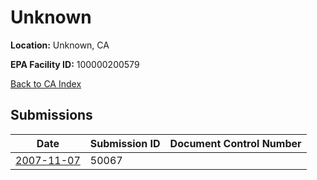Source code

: # Unknown

**Location:** Unknown, CA

**EPA Facility ID:** 100000200579

[Back to CA Index](../../index.md)

## Submissions

| Date | Submission ID | Document Control Number |
|------|--------------|-------------------------|
| [2007-11-07](submissions/50067.md) | 50067 |  |
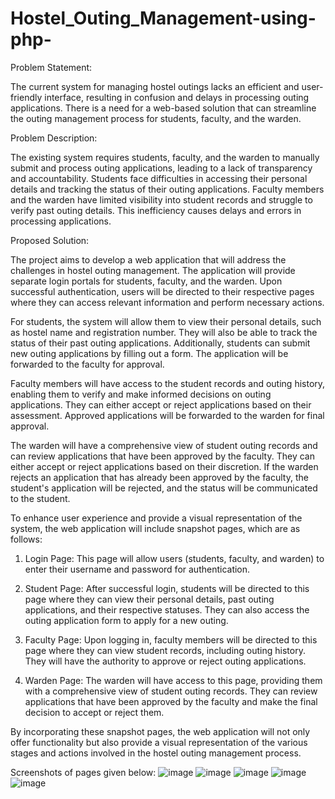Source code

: # Hostel_Outing_Management-using-php-
Problem Statement:

The current system for managing hostel outings lacks an efficient and user-friendly interface, resulting in confusion and delays in processing outing applications. There is a need for a web-based solution that can streamline the outing management process for students, faculty, and the warden.

Problem Description:

The existing system requires students, faculty, and the warden to manually submit and process outing applications, leading to a lack of transparency and accountability. Students face difficulties in accessing their personal details and tracking the status of their outing applications. Faculty members and the warden have limited visibility into student records and struggle to verify past outing details. This inefficiency causes delays and errors in processing applications.

Proposed Solution:

The project aims to develop a web application that will address the challenges in hostel outing management. The application will provide separate login portals for students, faculty, and the warden. Upon successful authentication, users will be directed to their respective pages where they can access relevant information and perform necessary actions.

For students, the system will allow them to view their personal details, such as hostel name and registration number. They will also be able to track the status of their past outing applications. Additionally, students can submit new outing applications by filling out a form. The application will be forwarded to the faculty for approval.

Faculty members will have access to the student records and outing history, enabling them to verify and make informed decisions on outing applications. They can either accept or reject applications based on their assessment. Approved applications will be forwarded to the warden for final approval.

The warden will have a comprehensive view of student outing records and can review applications that have been approved by the faculty. They can either accept or reject applications based on their discretion. If the warden rejects an application that has already been approved by the faculty, the student's application will be rejected, and the status will be communicated to the student.

To enhance user experience and provide a visual representation of the system, the web application will include snapshot pages, which are as follows:

1. Login Page: This page will allow users (students, faculty, and warden) to enter their username and password for authentication.

2. Student Page: After successful login, students will be directed to this page where they can view their personal details, past outing applications, and their respective statuses. They can also access the outing application form to apply for a new outing.

3. Faculty Page: Upon logging in, faculty members will be directed to this page where they can view student records, including outing history. They will have the authority to approve or reject outing applications.

4. Warden Page: The warden will have access to this page, providing them with a comprehensive view of student outing records. They can review applications that have been approved by the faculty and make the final decision to accept or reject them.

By incorporating these snapshot pages, the web application will not only offer functionality but also provide a visual representation of the various stages and actions involved in the hostel outing management process.

Screenshots of pages given below:
![image](https://github.com/KalyaniKaligotla/Hostel_Outing_Management-using-php-/assets/99170218/55b1bd15-9d51-4e53-9608-440cf2786458)
![image](https://github.com/KalyaniKaligotla/Hostel_Outing_Management-using-php-/assets/99170218/42bd67d4-73e5-4949-9753-9c9830925d8c)
![image](https://github.com/KalyaniKaligotla/Hostel_Outing_Management-using-php-/assets/99170218/9d272fb1-74b6-4ed5-abad-0c103af3e959)
![image](https://github.com/KalyaniKaligotla/Hostel_Outing_Management-using-php-/assets/99170218/ef4726e4-8293-43a7-9e0b-df97e06beeb4)
![image](https://github.com/KalyaniKaligotla/Hostel_Outing_Management-using-php-/assets/99170218/8ea5c7df-50d9-428e-b7f0-6ed8f2d90e14)



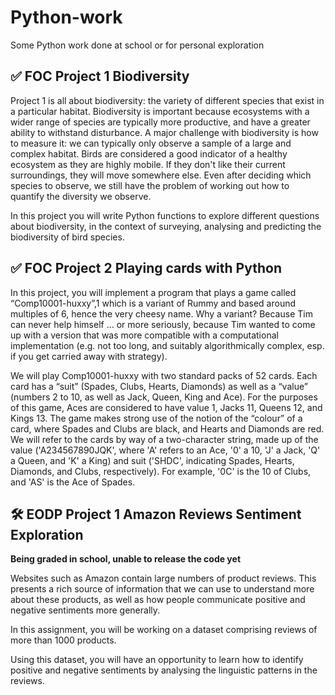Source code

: # Python-work
Some Python work done at school or for personal exploration

## ✅ FOC Project 1 Biodiversity

Project 1 is all about biodiversity: the variety of different species that exist in a particular habitat. Biodiversity is important because ecosystems with a wider range of species are typically more productive, and have a greater ability to withstand disturbance. A major challenge with biodiversity is how to measure it: we can typically only observe a sample of a large and complex habitat. Birds are considered a good indicator of a healthy ecosystem as they are highly mobile. If they don't like their current surroundings, they will move somewhere else. Even after deciding which species to observe, we still have the problem of working out how to quantify the diversity we observe.

In this project you will write Python functions to explore different questions about biodiversity, in the context of surveying, analysing and predicting the biodiversity of bird species.

## ✅ FOC Project 2 Playing cards with Python

In this project, you will implement a program that plays a game called “Comp10001-huxxy”,1 which is a variant of Rummy and based around multiples of 6, hence the very cheesy name. Why a variant? Because Tim can never help himself ... or more seriously, because Tim wanted to come up with a version that was more compatible with a computational implementation (e.g. not too long, and suitably algorithmically complex, esp. if you get carried away with strategy).

We will play Comp10001-huxxy with two standard packs of 52 cards. Each card has a “suit” (Spades, Clubs, Hearts, Diamonds) as well as a “value” (numbers 2 to 10, as well as Jack, Queen, King and Ace). For the purposes of this game, Aces are considered to have value 1, Jacks 11, Queens 12, and Kings 13. The game makes strong use of the notion of the “colour” of a card, where Spades and Clubs are black, and Hearts and Diamonds are red. We will refer to the cards by way of a two-character string, made up of the value ('A234567890JQK', where 'A' refers to an Ace, '0' a 10, 'J' a Jack, 'Q' a Queen, and 'K' a King) and suit ('SHDC',
indicating Spades, Hearts, Diamonds, and Clubs, respectively). For example, '0C' is the 10 of Clubs, and 'AS' is the Ace of Spades.

## 🛠 EODP Project 1 Amazon Reviews Sentiment Exploration 

**Being graded in school, unable to release the code yet** 

Websites such as Amazon contain large numbers of product reviews.  This presents a rich source of information that we can use to understand more about these products, as well as how people communicate positive and negative sentiments more generally.

In this assignment, you will be working on a dataset comprising reviews of more than 1000 products.

Using this dataset, you will have an opportunity to learn how to identify positive and negative sentiments by analysing the linguistic patterns in the reviews.
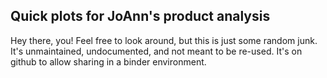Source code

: Quick plots for JoAnn's product analysis
----------------------------------------

Hey there, you! Feel free to look around, but this is just some random junk.
It's unmaintained, undocumented, and not meant to be re-used. It's on github to
allow sharing in a binder environment.
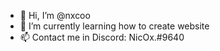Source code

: - 👋 Hi, I’m @nxcoo
- 🌱 I’m currently learning how to create website
- 📫 Contact me in Discord: NicOx.#9640
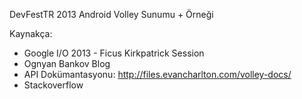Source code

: DevFestTR 2013 Android Volley Sunumu + Örneği

Kaynakça:

- Google I/O 2013 - Ficus Kirkpatrick Session 
- Ognyan Bankov Blog
- API Dokümantasyonu: http://files.evancharlton.com/volley-docs/
- Stackoverflow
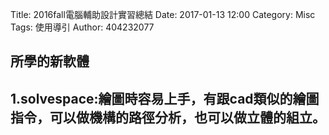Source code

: Title: 2016fall電腦輔助設計實習總結
Date: 2017-01-13 12:00
Category: Misc
Tags: 使用導引
Author: 404232077

<h2>所學的新軟體</h2>
<h2>1.solvespace:繪圖時容易上手，有跟cad類似的繪圖指令，可以做機構的路徑分析，也可以做立體的組立。</h2>
<h2>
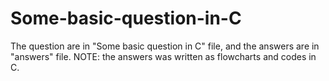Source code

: # Some-basic-question-in-C
The question are in "Some basic question in C" file, and the answers are in "answers" file. NOTE: the answers was written as flowcharts and codes in C.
====================
» WHAT YOU HAVE TO DO: All of the material above must be retyped exactly, line for line, with the images dropped.

» SOLUTION FOR THIS PROBLEM:
Source code

: # Unknown

**Location:** Unknown, CA

**EPA Facility ID:** 100000200579

[Back to CA Index](../../index.md)

## Submissions

| Date | Submission ID | Document Control Number |
|------|--------------|-------------------------|
| [2007-11-07](submissions/50067.md) | 50067 |  |
Source code

: # Hostel_Outing_Management-using-php-
Problem Statement:

The current system for managing hostel outings lacks an efficient and user-friendly interface, resulting in confusion and delays in processing outing applications. There is a need for a web-based solution that can streamline the outing management process for students, faculty, and the warden.

Problem Description:

The existing system requires students, faculty, and the warden to manually submit and process outing applications, leading to a lack of transparency and accountability. Students face difficulties in accessing their personal details and tracking the status of their outing applications. Faculty members and the warden have limited visibility into student records and struggle to verify past outing details. This inefficiency causes delays and errors in processing applications.

Proposed Solution:

The project aims to develop a web application that will address the challenges in hostel outing management. The application will provide separate login portals for students, faculty, and the warden. Upon successful authentication, users will be directed to their respective pages where they can access relevant information and perform necessary actions.

For students, the system will allow them to view their personal details, such as hostel name and registration number. They will also be able to track the status of their past outing applications. Additionally, students can submit new outing applications by filling out a form. The application will be forwarded to the faculty for approval.

Faculty members will have access to the student records and outing history, enabling them to verify and make informed decisions on outing applications. They can either accept or reject applications based on their assessment. Approved applications will be forwarded to the warden for final approval.

The warden will have a comprehensive view of student outing records and can review applications that have been approved by the faculty. They can either accept or reject applications based on their discretion. If the warden rejects an application that has already been approved by the faculty, the student's application will be rejected, and the status will be communicated to the student.

To enhance user experience and provide a visual representation of the system, the web application will include snapshot pages, which are as follows:

1. Login Page: This page will allow users (students, faculty, and warden) to enter their username and password for authentication.

2. Student Page: After successful login, students will be directed to this page where they can view their personal details, past outing applications, and their respective statuses. They can also access the outing application form to apply for a new outing.

3. Faculty Page: Upon logging in, faculty members will be directed to this page where they can view student records, including outing history. They will have the authority to approve or reject outing applications.

4. Warden Page: The warden will have access to this page, providing them with a comprehensive view of student outing records. They can review applications that have been approved by the faculty and make the final decision to accept or reject them.

By incorporating these snapshot pages, the web application will not only offer functionality but also provide a visual representation of the various stages and actions involved in the hostel outing management process.

Screenshots of pages given below:
![image](https://github.com/KalyaniKaligotla/Hostel_Outing_Management-using-php-/assets/99170218/55b1bd15-9d51-4e53-9608-440cf2786458)
![image](https://github.com/KalyaniKaligotla/Hostel_Outing_Management-using-php-/assets/99170218/42bd67d4-73e5-4949-9753-9c9830925d8c)
![image](https://github.com/KalyaniKaligotla/Hostel_Outing_Management-using-php-/assets/99170218/9d272fb1-74b6-4ed5-abad-0c103af3e959)
![image](https://github.com/KalyaniKaligotla/Hostel_Outing_Management-using-php-/assets/99170218/ef4726e4-8293-43a7-9e0b-df97e06beeb4)
![image](https://github.com/KalyaniKaligotla/Hostel_Outing_Management-using-php-/assets/99170218/8ea5c7df-50d9-428e-b7f0-6ed8f2d90e14)



Source code

: # Python-work
Some Python work done at school or for personal exploration

## ✅ FOC Project 1 Biodiversity

Project 1 is all about biodiversity: the variety of different species that exist in a particular habitat. Biodiversity is important because ecosystems with a wider range of species are typically more productive, and have a greater ability to withstand disturbance. A major challenge with biodiversity is how to measure it: we can typically only observe a sample of a large and complex habitat. Birds are considered a good indicator of a healthy ecosystem as they are highly mobile. If they don't like their current surroundings, they will move somewhere else. Even after deciding which species to observe, we still have the problem of working out how to quantify the diversity we observe.

In this project you will write Python functions to explore different questions about biodiversity, in the context of surveying, analysing and predicting the biodiversity of bird species.

## ✅ FOC Project 2 Playing cards with Python

In this project, you will implement a program that plays a game called “Comp10001-huxxy”,1 which is a variant of Rummy and based around multiples of 6, hence the very cheesy name. Why a variant? Because Tim can never help himself ... or more seriously, because Tim wanted to come up with a version that was more compatible with a computational implementation (e.g. not too long, and suitably algorithmically complex, esp. if you get carried away with strategy).

We will play Comp10001-huxxy with two standard packs of 52 cards. Each card has a “suit” (Spades, Clubs, Hearts, Diamonds) as well as a “value” (numbers 2 to 10, as well as Jack, Queen, King and Ace). For the purposes of this game, Aces are considered to have value 1, Jacks 11, Queens 12, and Kings 13. The game makes strong use of the notion of the “colour” of a card, where Spades and Clubs are black, and Hearts and Diamonds are red. We will refer to the cards by way of a two-character string, made up of the value ('A234567890JQK', where 'A' refers to an Ace, '0' a 10, 'J' a Jack, 'Q' a Queen, and 'K' a King) and suit ('SHDC',
indicating Spades, Hearts, Diamonds, and Clubs, respectively). For example, '0C' is the 10 of Clubs, and 'AS' is the Ace of Spades.

## 🛠 EODP Project 1 Amazon Reviews Sentiment Exploration 

**Being graded in school, unable to release the code yet** 

Websites such as Amazon contain large numbers of product reviews.  This presents a rich source of information that we can use to understand more about these products, as well as how people communicate positive and negative sentiments more generally.

In this assignment, you will be working on a dataset comprising reviews of more than 1000 products.

Using this dataset, you will have an opportunity to learn how to identify positive and negative sentiments by analysing the linguistic patterns in the reviews.
Source code

: Quick plots for JoAnn's product analysis
----------------------------------------

Hey there, you! Feel free to look around, but this is just some random junk.
It's unmaintained, undocumented, and not meant to be re-used. It's on github to
allow sharing in a binder environment.
Source code

: - 👋 Hi, I’m @nxcoo
- 🌱 I’m currently learning how to create website
- 📫 Contact me in Discord: NicOx.#9640
Source code

: DevFestTR 2013 Android Volley Sunumu + Örneği

Kaynakça:

- Google I/O 2013 - Ficus Kirkpatrick Session 
- Ognyan Bankov Blog
- API Dokümantasyonu: http://files.evancharlton.com/volley-docs/
- Stackoverflow
Source code

: Title: 2016fall電腦輔助設計實習總結
Date: 2017-01-13 12:00
Category: Misc
Tags: 使用導引
Author: 404232077

<h2>所學的新軟體</h2>
<h2>1.solvespace:繪圖時容易上手，有跟cad類似的繪圖指令，可以做機構的路徑分析，也可以做立體的組立。</h2>
<h2>
Source code

: # Some-basic-question-in-C
The question are in "Some basic question in C" file, and the answers are in "answers" file. NOTE: the answers was written as flowcharts and codes in C.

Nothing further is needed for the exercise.